The purpose of the rule is to make sure that the trial is fair. This includes fairness to the party who has adduced the evidence, as well as to the witness, whether the challenge is based on dishonesty, inaccuracy or other inadequacy. An expert witness, in particular, may have a strong professional interest in maintaining their reputation against a challenge of inaccuracy or inadequacy as well as honesty.

The rule is also directed to the integrity of the court process itself, as it enables the judge to make a proper assessment of all the evidence to achieve justice. Cross-examination gives the witness the opportunity to explain or clarify their evidence, which is particularly important when there is an accusation of dishonesty, but the rule is not confined to such cases.

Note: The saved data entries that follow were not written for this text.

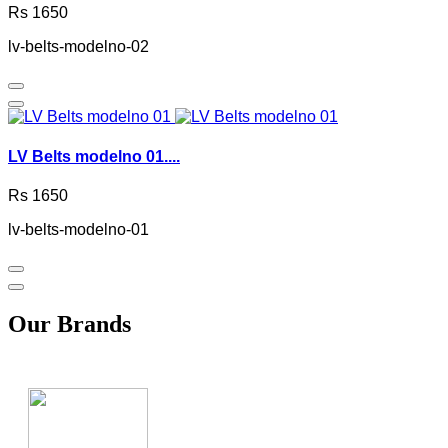
Rs 1650
lv-belts-modelno-02
LV Belts modelno 01....
Rs 1650
lv-belts-modelno-01
Our Brands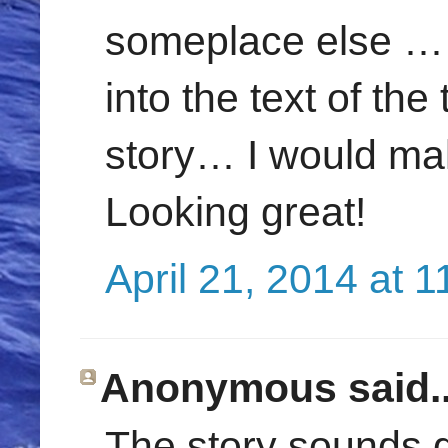
someplace else … 
into the text of the t
story… I would mak
Looking great!
April 21, 2014 at 
Anonymous said..
The story sounds g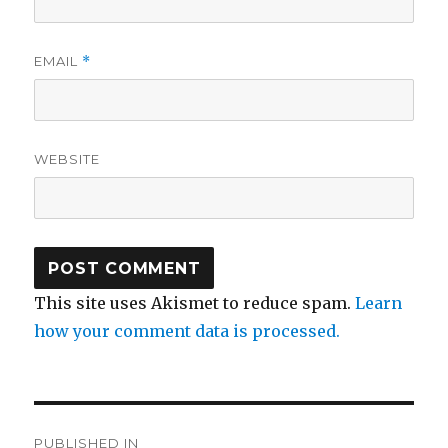
EMAIL
*
WEBSITE
This site uses Akismet to reduce spam.
Learn
how your comment data is processed.
Post
PUBLISHED IN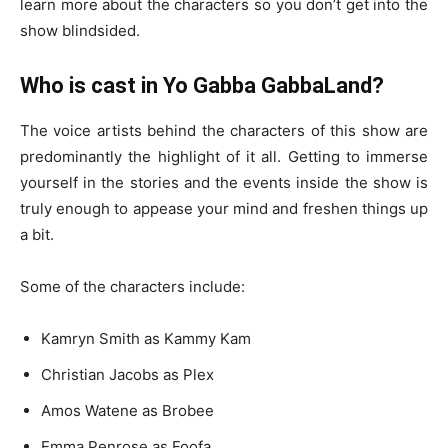
learn more about the characters so you don’t get into the
show blindsided.
Who is cast in Yo Gabba GabbaLand?
The voice artists behind the characters of this show are
predominantly the highlight of it all. Getting to immerse
yourself in the stories and the events inside the show is
truly enough to appease your mind and freshen things up
a bit.
Some of the characters include:
Kamryn Smith as Kammy Kam
Christian Jacobs as Plex
Amos Watene as Brobee
Emma Penrose as Foofa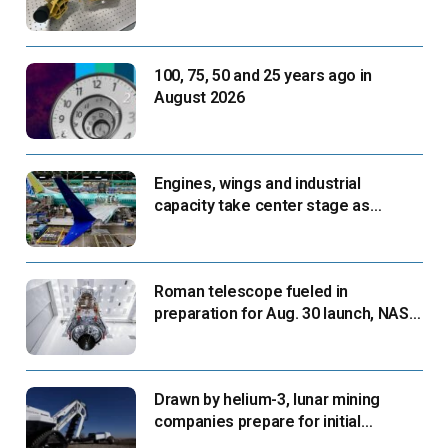
next flight
100, 75, 50 and 25 years ago in
August 2026
Engines, wings and industrial
capacity take center stage as
suppliers ready for next-gen airliners
Roman telescope fueled in
preparation for Aug. 30 launch, NASA
says
Drawn by helium-3, lunar mining
companies prepare for initial
missions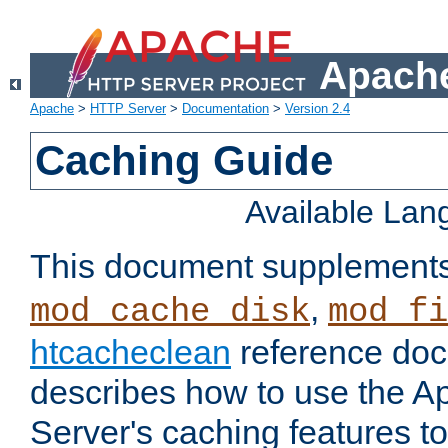
Apache
Apache
>
HTTP Server
>
Documentation
>
Version 2.4
Caching Guide
Available La
This document supplement
,
mod_cache_disk
mod_fi
htcacheclean
reference doc
describes how to use the 
Server's caching features t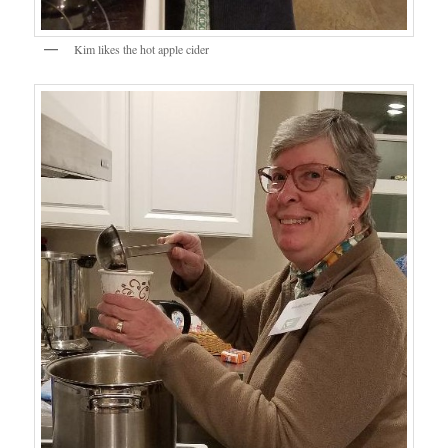
Kim likes the hot apple cider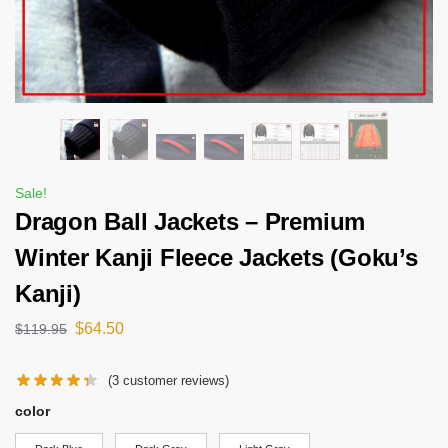
Sale!
Dragon Ball Jackets – Premium
Winter Kanji Fleece Jackets (Goku’s
Kanji)
$
64.50
$
119.95
(
3
customer reviews)
color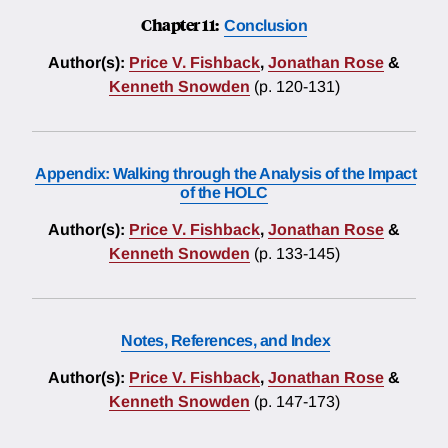
Chapter 11:
Conclusion
Author(s):
Price V. Fishback
,
Jonathan Rose
&
Kenneth Snowden
(p. 120-131)
Appendix: Walking through the Analysis of the Impact
of the HOLC
Author(s):
Price V. Fishback
,
Jonathan Rose
&
Kenneth Snowden
(p. 133-145)
Notes, References, and Index
Author(s):
Price V. Fishback
,
Jonathan Rose
&
Kenneth Snowden
(p. 147-173)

The rule should not be applied rigidly. Its application depends on the circumstances of the case as the criterion is the overall fairness of the trial. For example, where it would be disproportionate to cross-examine at length or where the trial judge has set a limit on the time for cross-examination, those would be relevant considerations.

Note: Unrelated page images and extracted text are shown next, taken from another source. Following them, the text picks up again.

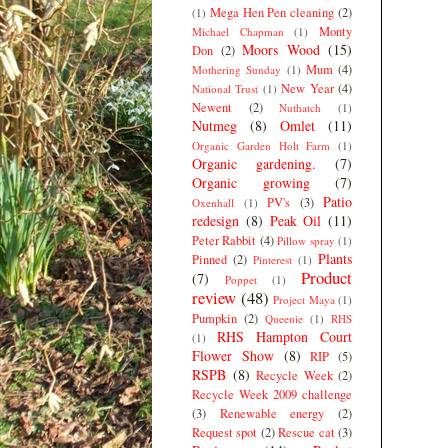
Mega Hen Pen cleaning
(2)
(1)
Monty
Michael Chapman
(1)
Moors Wood
(15)
Don
(2)
Mum
(4)
Mothering Sunday
(1)
New Year
(4)
National Trust
(1)
Newent
(2)
Nuthatch
(1)
Nutmeg
(8)
Omlet
(11)
Organic Garden Holt Farm
(1)
Organic gardening.
(7)
Organic growing
(7)
Patio
PV's
(3)
Oxenhall
(1)
redesign
(8)
Peak Oil
(11)
Peter Rabbit
(4)
Pillow spray
(1)
Plants
Pinned
(2)
Pinterest
(1)
Product
(7)
Poppet
(1)
review
(48)
Project Maya
(1)
Pumpkin
(2)
Queenie
(1)
RHS
RHS Hampton Court
(1)
Flower Show
(8)
RIP
(5)
RSPB
(8)
Recycle Week
(2)
Recycle Week 2009 challenge
(3)
Renewable energy
(2)
Request spot
(2)
Rescue cat
(3)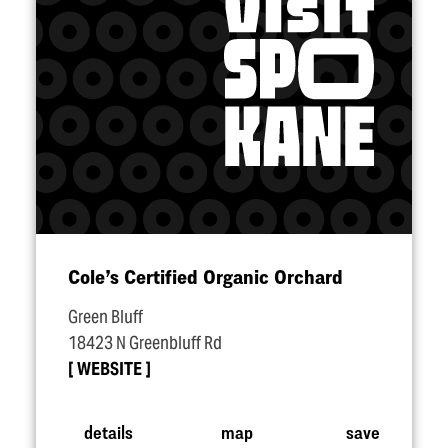
Cole’s Certified Organic Orchard
Green Bluff
18423 N Greenbluff Rd
WEBSITE
details
map
save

There are also circumstances in which the rule may not apply. Lord Hodge listed several, on a non-exhaustive basis, including:

  • Where the challenge is directed to a collateral or insignificant matter and fairness to the witness does not require there to be an opportunity to answer or explain.
  • Where evidence of fact is manifestly incredible and an opportunity to explain on cross-examination would make no difference.
  • Where there is a mere assertion of opinion in an expert’s report without any reasoning to support it, sometimes referred to as bare ipse dixit – but that does not include reasoning which appears inadequate and is open to criticism for that reason.
  • Where there is an obvious mistake on the face of an expert report, or it is obviously illogical or inherently inconsistent.
  • Where the witnesses’ evidence of the facts is contrary to the basis on which the expert expressed their view.
  • Where an expert has been given a sufficient opportunity to respond to criticism of, or otherwise clarify, their report – for example by answering questions put to the expert under CPR 35.6.
  • Where an expert has failed to comply with the requirements of CPR PD 35, though much would depend on the seriousness of the failure and so a party seeking to rely on such a failure would be wise to first seek directions from the trial judge.

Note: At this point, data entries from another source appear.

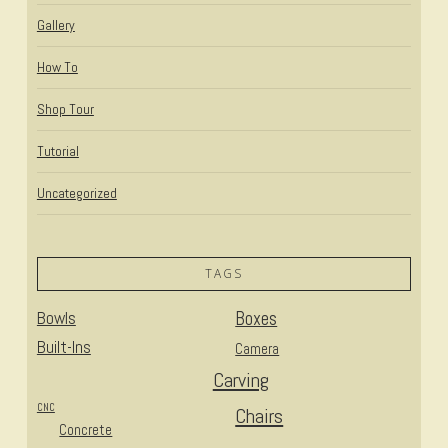
Gallery
How To
Shop Tour
Tutorial
Uncategorized
TAGS
Bowls
Boxes
Built-Ins
Camera
Carving
CNC
Chairs
Concrete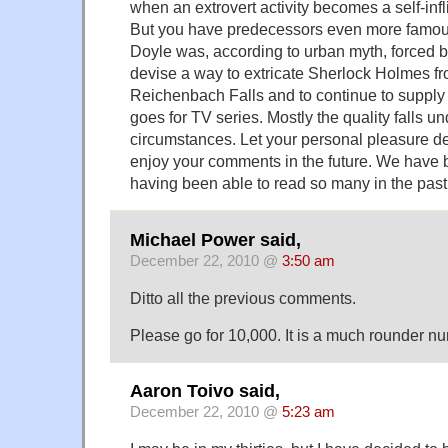
when an extrovert activity becomes a self-infl
But you have predecessors even more famou
Doyle was, according to urban myth, forced b
devise a way to extricate Sherlock Holmes fr
Reichenbach Falls and to continue to suppl
goes for TV series. Mostly the quality falls u
circumstances. Let your personal pleasure d
enjoy your comments in the future. We have b
having been able to read so many in the past
Michael Power said,
December 22, 2010 @
3:50 am
Ditto all the previous comments.
Please go for 10,000. It is a much rounder n
Aaron Toivo said,
December 22, 2010 @
5:23 am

On the facts of the present case, the Supreme Court concluded that it was not fair for the judge to accept the defendant’s criticisms of Professor Pennington’s report in the absence of a proper challenge on cross-examination. Although the report should have included more expansive reasoning, it was far from a bare ipse dixit. In the context of a relatively low-value claim, Professor Pennington may have thought his full reasoning was implicit, he had explained an important part of his reasoning in his answers to the written questions, and there was no basis for concluding that he would not have explained his reasoning more clearly if challenged on cross-examination.

That meant that the claimant did not have a fair trial, and it was for the Supreme Court to make its own assessment of the evidence. Based on that evidence, including Professor Pennington’s uncontroverted evidence, the claimant had established his case on the balance of probabilities.